- The Washington Times - Wednesday, September 25, 2002

From combined dispatches
A top official of Qwest Communications International Inc. said yesterday that swaps of network capacity were done under the guidance of its accountant, Arthur Andersen advice that turned out to be mistaken.
Robin Szeliga, the former chief financial officer at Qwest, who is now in charge of procurement and real estate for the company, said a team was supposed to ensure the swaps conformed to generally accepted accounting principles.
"I was not personally involved in reviewing the detailed terms and conditions of each of the IRU transactions," she said in written testimony to the House Energy and Commerce subcommittee on investigations. An IRU, or indefeasible right of use, is the technical name for a network-capacity swap.
"In fact, as early as 1999, Arthur Andersen established guidance as to the application of accounting principles for IRU transactions," she said.
The panel is holding a hearing to probe whether such swaps by Qwest and others artificially boosted revenue.
Global Crossing Ltd. used swaps of network capacity with Qwest and others to boost sales and meet Wall Street forecasts, former Global Crossing employees told lawmakers.
Roy Olofson, Global Crossing's former vice president of finance, said he was fired after challenging the deals, in which Global Crossing traded assets with rivals and booked it as revenue. He said former Chief Executive Officer Tom Casey told analysts on two conference calls last year that Global Crossing hadn't engaged in swaps in the previous quarter.
Mr. Olofson and other witnesses described an industry focused on meeting aggressive revenue targets even as demand for phone and data services slowed in late 2000 and 2001. Qwest and Global Crossing, which filed for bankruptcy in January, also are the subjects of accounting probes by the Securities and Exchange Commission and the Justice Department.
"The winks and the nods, the side agreements, written and oral, indicate these companies were engaged in deception and fraud," House Energy and Commerce Committee Chairman Billy Tauzin said.
"We have evidence that Global Crossing and Qwest executives pursued sham transactions," the Louisiana Republican said.
Yesterday's hearing by the panel's investigations subcommittee is the first of two, in which lawmakers will question current and former employees of the companies. The committee will weigh the need for legislation to prevent abuses or whether the Justice Department should bring criminal charges.
Tisha Kresler, a Global Crossing spokeswoman, declined to comment on the hearing.
Qwest spokesman Steve Hammack said the company is cooperating with the committee. He wouldn't comment further.

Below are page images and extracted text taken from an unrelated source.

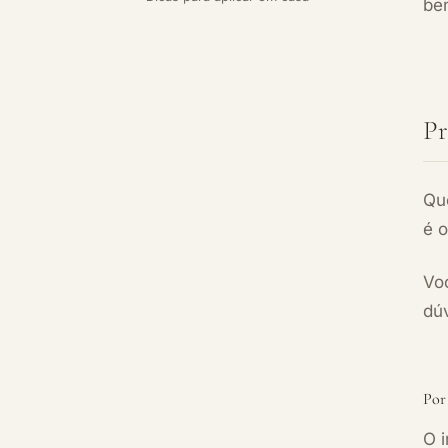
be
Pr
Qu
é 
Vo
dú
Por 
O 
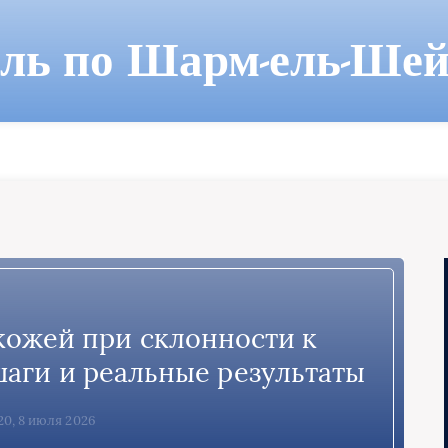
ель по Шарм-ель-Шей
кожей при склонности к
аги и реальные результаты
20, 8 июля 2026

Spokesman Bill Myers said Qwest hasn't ruled out the possibility that fraud was committed.
Internal e-mail released by the panel reveals concerns about Qwest business practices being focused on meeting analyst expectations rather than following accounting rules.

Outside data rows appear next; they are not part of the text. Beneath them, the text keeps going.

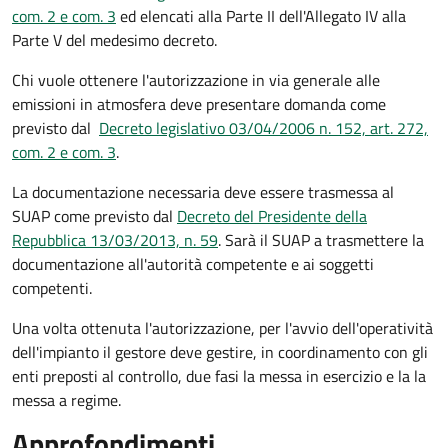
com. 2 e com. 3
ed elencati alla Parte II dell'Allegato IV alla
Parte V del medesimo decreto.
Chi vuole ottenere l'autorizzazione in via generale alle
emissioni in atmosfera deve presentare domanda come
previsto dal
Decreto legislativo 03/04/2006 n. 152, art. 272,
com. 2 e com. 3
.
La documentazione necessaria deve essere trasmessa al
SUAP come previsto dal
Decreto del Presidente della
Repubblica 13/03/2013, n. 59
. Sarà il SUAP a trasmettere la
documentazione all'autorità competente e ai soggetti
competenti.
Una volta ottenuta l'autorizzazione, per l'avvio dell'operatività
dell'impianto il gestore deve gestire, in coordinamento con gli
enti preposti al controllo, due fasi la messa in esercizio e la la
messa a regime.
Approfondimenti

"There are well-known consequences for not making the numbers, but no clear consequences for cutting corners," Peter Hellman, a Qwest board member, wrote in an October 2001 e-mail message.

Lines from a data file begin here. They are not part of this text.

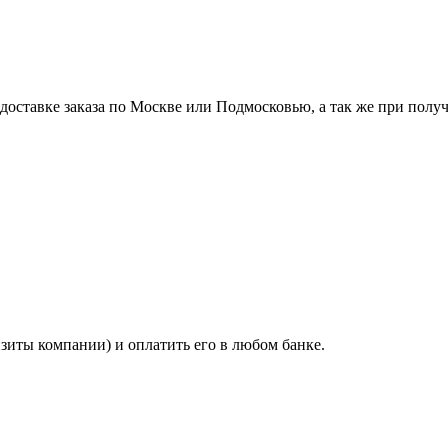
ставке заказа по Москве или Подмосковью, а так же при получе
изиты компании) и оплатить его в любом банке.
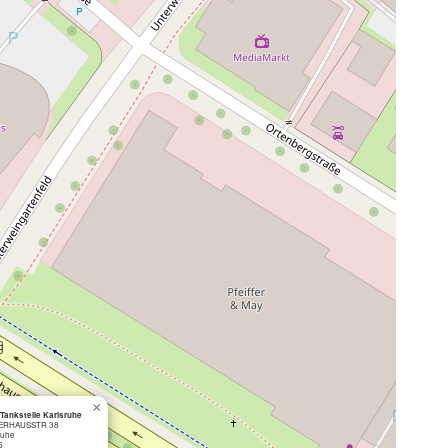
×
Tankstelle Karlsruhe
ERHAUSSTR 38
ruhe
5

Global Crossing's sales staff felt pressure to close deals quickly to meet aggressive revenue forecasts, according to witnesses and internal documents the committee released.
"It was really too aggressive," said Patrick Joggerst, Global Crossing's former president of carrier sales. "We were on a trajectory that would have exceeded even what I thought was already an exorbitant target."
In the second quarter of 2001, 13 of 18 swaps at Global Crossing involved exchanges of network assets with similar values and shouldn't have been booked as sales, Mr. Olofson said.
"There was a general sense of uneasiness about these swap transactions and in particular about a transaction with 360 networks," Mr. Olofson told the subcommittee.
Under the 360 networks transaction, Bermuda-based Global Crossing booked $150 million in revenue at the end of the quarter, even though the company "had not received a penny in cash," Mr. Olofson said. He learned later that only $50 million changed hands.
Qwest said two days ago it would wipe $950 million in 2000 and 2001 sales off its books from capacity swaps. Restatements related to capacity sales may reach $1.48 billion, the Denver- based company said. It also has admitted errors in accounting for equipment sales and some expenses.